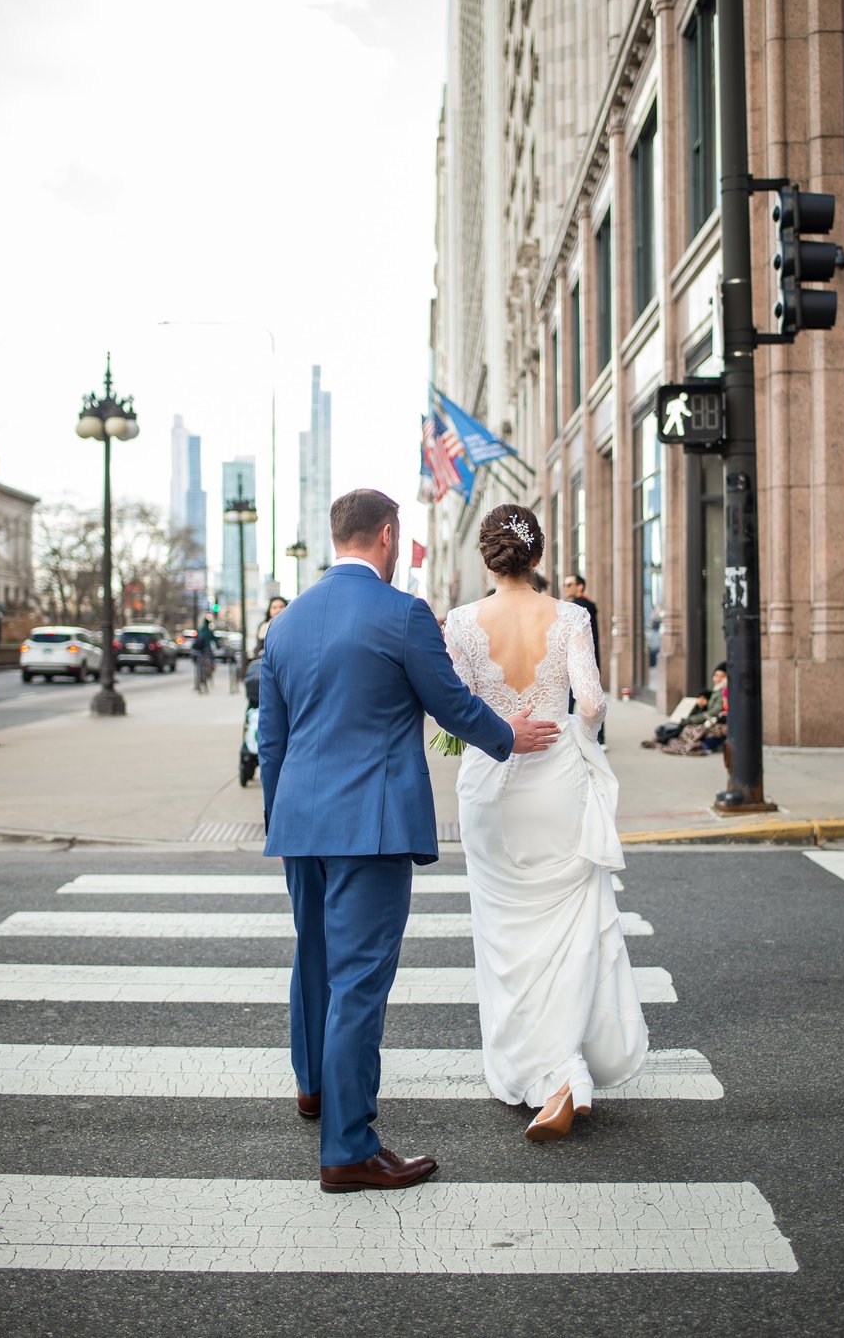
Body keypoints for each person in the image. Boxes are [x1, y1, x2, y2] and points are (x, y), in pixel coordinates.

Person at [257, 488, 560, 1193]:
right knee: (359, 983)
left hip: (300, 823)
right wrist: (505, 737)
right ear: (388, 536)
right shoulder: (402, 614)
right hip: (372, 822)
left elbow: (271, 742)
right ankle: (349, 1149)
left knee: (314, 961)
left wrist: (286, 819)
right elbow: (448, 700)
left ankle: (314, 1089)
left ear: (338, 538)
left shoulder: (287, 624)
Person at [444, 503, 648, 1143]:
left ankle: (542, 1075)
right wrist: (571, 728)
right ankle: (564, 1074)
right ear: (538, 556)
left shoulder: (460, 622)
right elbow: (589, 701)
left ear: (487, 556)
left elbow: (453, 710)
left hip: (489, 782)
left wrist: (502, 726)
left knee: (503, 936)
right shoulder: (570, 617)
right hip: (556, 779)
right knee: (566, 931)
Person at [563, 570, 604, 744]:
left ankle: (591, 737)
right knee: (589, 697)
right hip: (587, 658)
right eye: (565, 584)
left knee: (581, 700)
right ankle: (598, 737)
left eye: (570, 584)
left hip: (580, 659)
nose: (566, 588)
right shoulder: (582, 605)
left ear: (580, 586)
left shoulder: (580, 607)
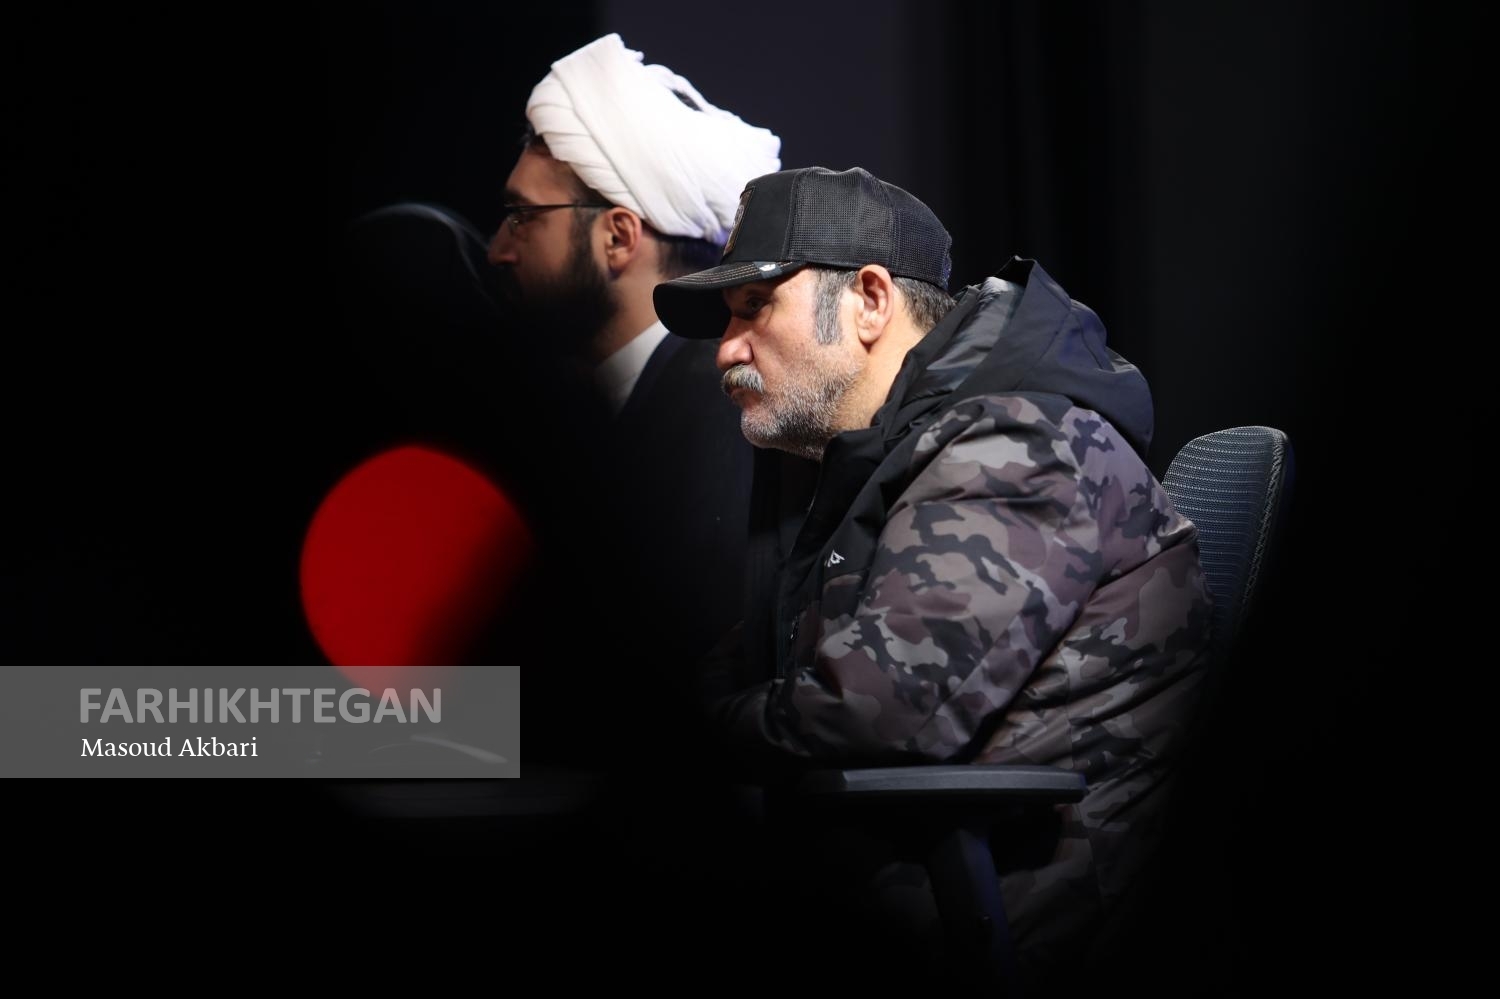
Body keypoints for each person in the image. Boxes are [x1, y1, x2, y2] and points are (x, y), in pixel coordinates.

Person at [653, 166, 1214, 987]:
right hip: (888, 887)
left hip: (987, 918)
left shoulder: (1017, 446)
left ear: (870, 300)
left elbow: (876, 707)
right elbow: (760, 656)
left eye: (755, 307)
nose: (727, 350)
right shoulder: (884, 458)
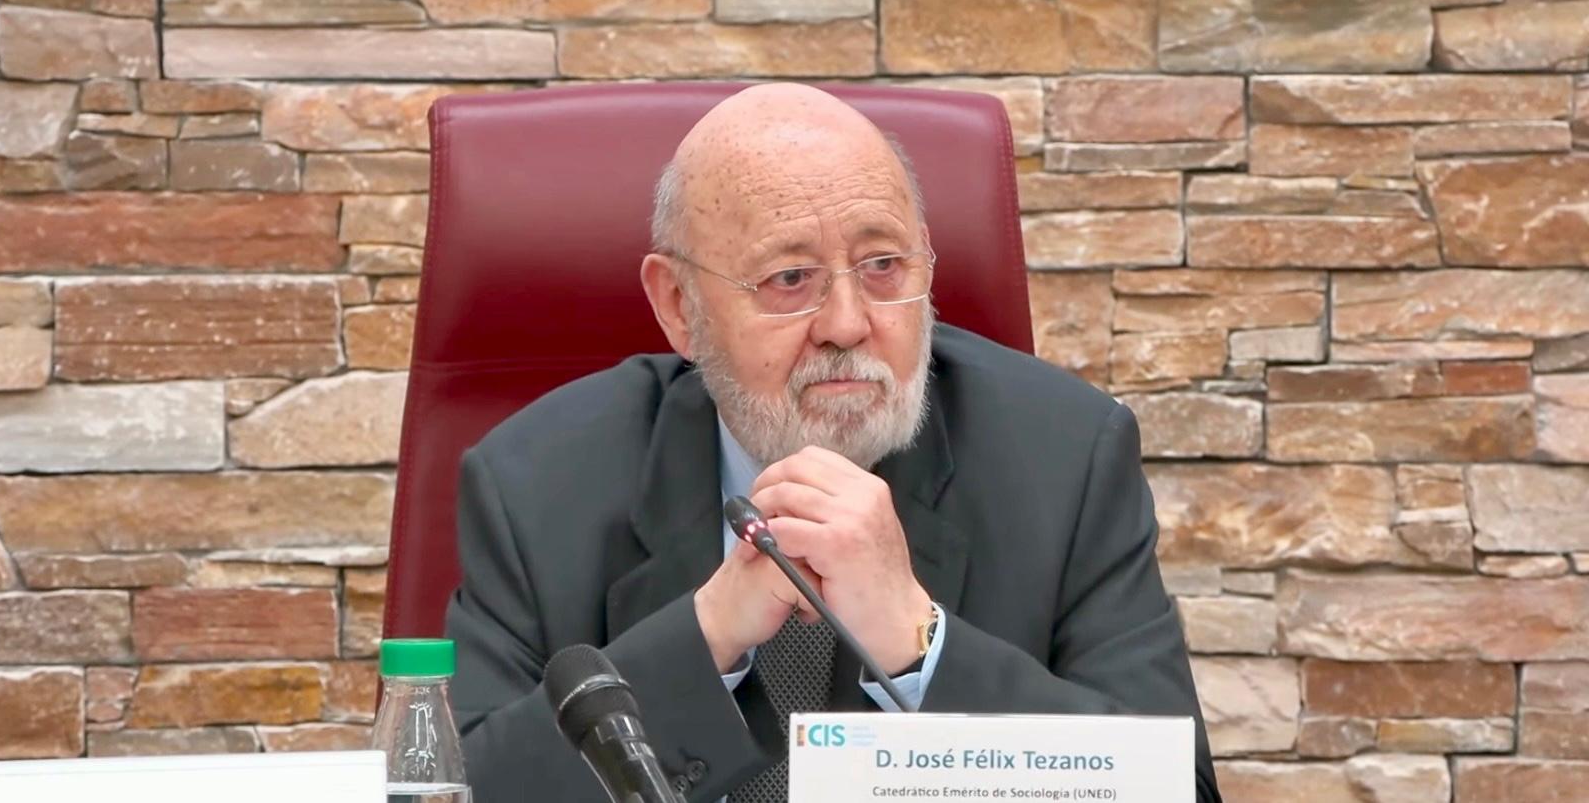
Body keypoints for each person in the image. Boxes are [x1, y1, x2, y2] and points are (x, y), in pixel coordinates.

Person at [445, 83, 1221, 802]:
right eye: (790, 278)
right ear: (679, 305)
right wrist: (706, 634)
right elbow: (458, 789)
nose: (847, 324)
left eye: (883, 266)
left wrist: (919, 643)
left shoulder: (1068, 457)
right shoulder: (533, 486)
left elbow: (1176, 789)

--------------------------------

■ ACTION ITEM:
Reproduce the full listing above verbatim, with no pictures included.

■ RESULT OF THE EXERCISE:
Body keypoints for each person in the image. Boxes are [x1, y1, x2, y2] and points are (x, y), in pixel coordinates.

Person at [257, 488, 560, 1193]:
right knee: (359, 983)
left hip: (300, 823)
right wrist: (505, 737)
right ear: (388, 536)
right shoulder: (402, 614)
right hip: (372, 822)
left elbow: (271, 742)
right ankle: (349, 1149)
left knee: (314, 961)
left wrist: (286, 819)
right elbow: (448, 700)
left ankle: (314, 1089)
left ear: (338, 538)
left shoulder: (287, 624)
Person at [444, 503, 648, 1143]:
left ankle: (542, 1075)
right wrist: (571, 728)
right ankle: (564, 1074)
right ear: (538, 556)
left shoulder: (460, 622)
right elbow: (589, 701)
left ear: (487, 556)
left elbow: (453, 710)
left hip: (489, 782)
left wrist: (502, 726)
left knee: (503, 936)
right shoulder: (570, 617)
right hip: (556, 779)
right knee: (566, 931)
Person at [563, 570, 604, 744]:
left ankle: (591, 737)
right knee: (589, 697)
right hip: (587, 658)
right eye: (565, 584)
left knee: (581, 700)
right ankle: (598, 737)
left eye: (570, 584)
left hip: (580, 659)
nose: (566, 588)
right shoulder: (582, 605)
left ear: (580, 586)
left shoulder: (580, 607)
Body keypoints for each person in the image. Boxes are [x1, y1, x2, y2] and points are (x, y), in pixel coordinates.

Person at [653, 166, 1214, 987]:
right hip: (888, 887)
left hip: (987, 918)
left shoulder: (1017, 446)
left ear: (870, 300)
left elbow: (876, 707)
right elbow: (760, 656)
left eye: (755, 307)
nose: (727, 350)
right shoulder: (884, 458)
Body keypoints for each person in the image. Boxes are [x1, y1, x2, y2] and points are (x, y), in pixel coordinates.

Person at [445, 83, 1221, 802]:
right eye: (790, 278)
right ear: (679, 305)
right wrist: (706, 634)
right elbow: (458, 789)
nose: (847, 324)
left eye: (883, 266)
left wrist: (919, 643)
left shoulder: (1068, 457)
right shoulder: (533, 486)
left elbow: (1176, 789)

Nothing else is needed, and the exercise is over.